Thanks London Lad for your post. What is frustrating is that the "rail infrastructure firm" makes a statement and expects everyone to shut up - arrogant engineering approach of don't question us. Did the design consultants explore options to create more public space at the entrance, such as opening up the ground floor of the building to become a station concourse type area, or did they simply decide to sweep away an inconvenient building. If a serious effort was made to explore retaining the building, and it was found not feasible, then fine. However, there is no indication that any effort was made by the design consultants, and neither was there a serious effort made with respect to trying to conserve the fine large Victoria roof structure over the southern platforms which were not being significantly realigned.

Conservation has always been about understand heritage buildings and values, and exploring alternate options to achieve win-win solutions with respect to resolving functional and heritage issues. Perhaps the engineers are right, but if they are, explain why and provide a compelling justification. Otherwise, frankly one has to question why they are unwilling to explain themselves.
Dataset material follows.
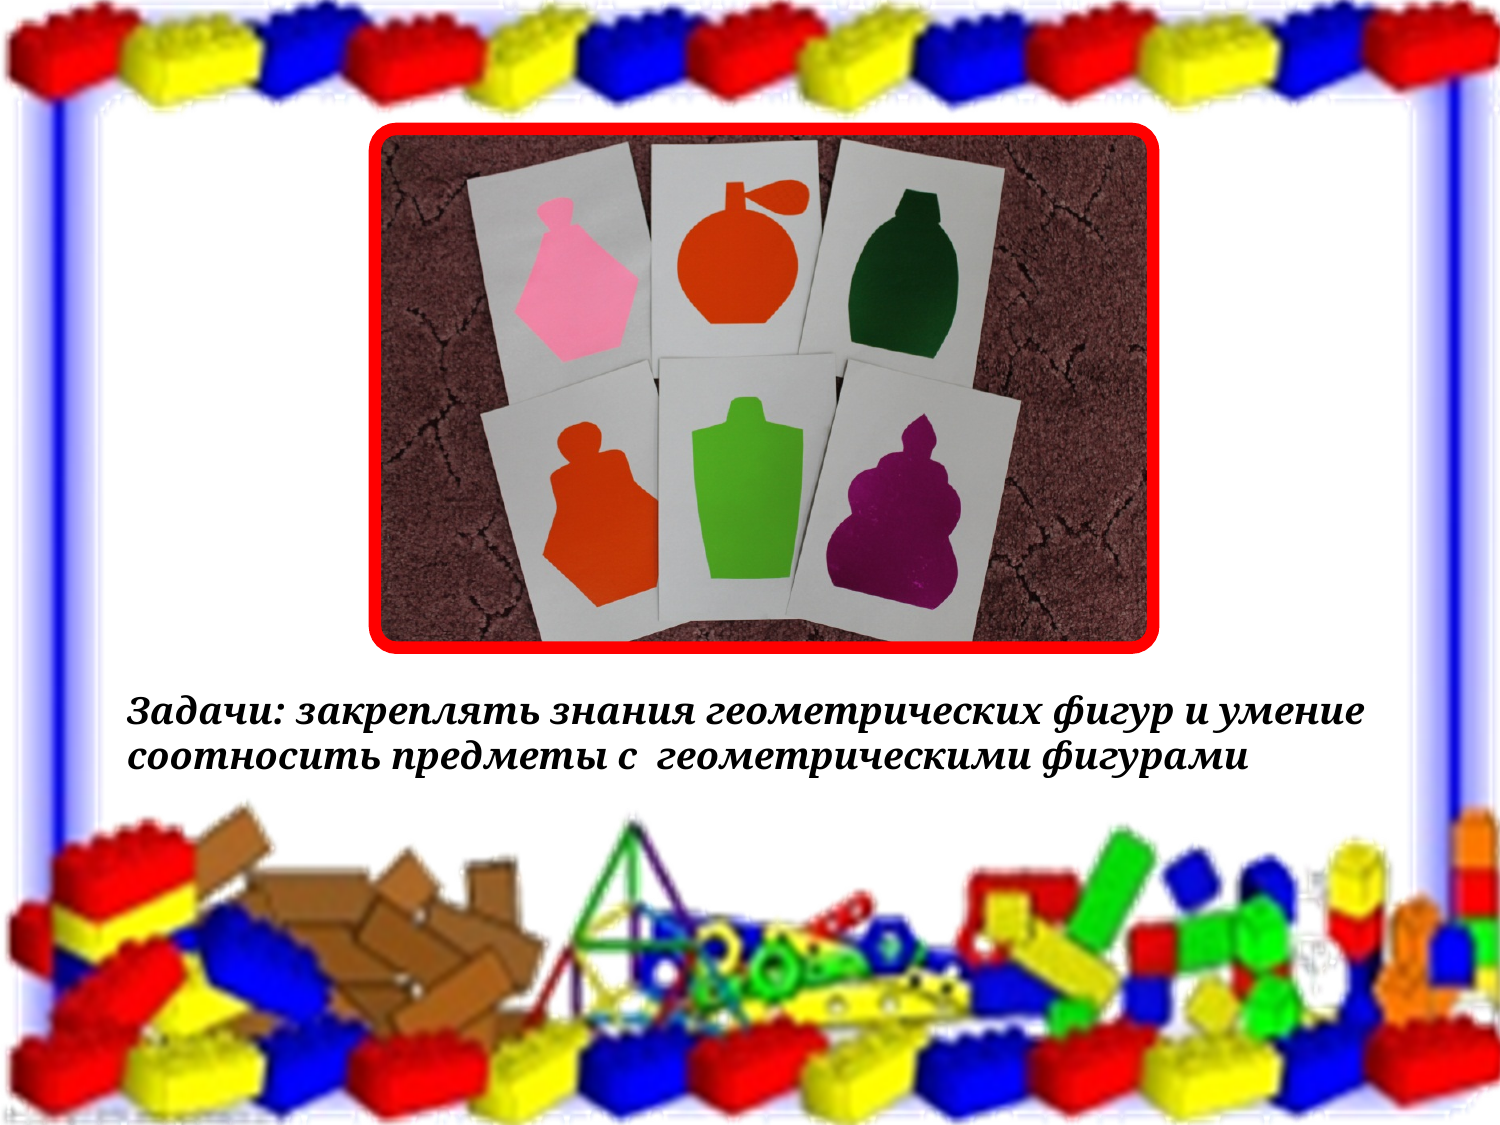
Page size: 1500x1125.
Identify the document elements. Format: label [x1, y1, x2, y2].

picture [0, 0, 1500, 1125]
list [374, 128, 1154, 648]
Of particular concern now is that lawyers are telling Boris and protesters that its wasteful to spend more time discussing the issues and imply that lawsuits will arise. When advice is passed on like this, one gets really concerned why this demolition was signed off by Southwark and why does no one at borough level want to review this - the building is still standing, there is time for a review - unless someone has signed off on related demolition or other work contracts perhaps, and could be sued if the work is slowed down or stopped?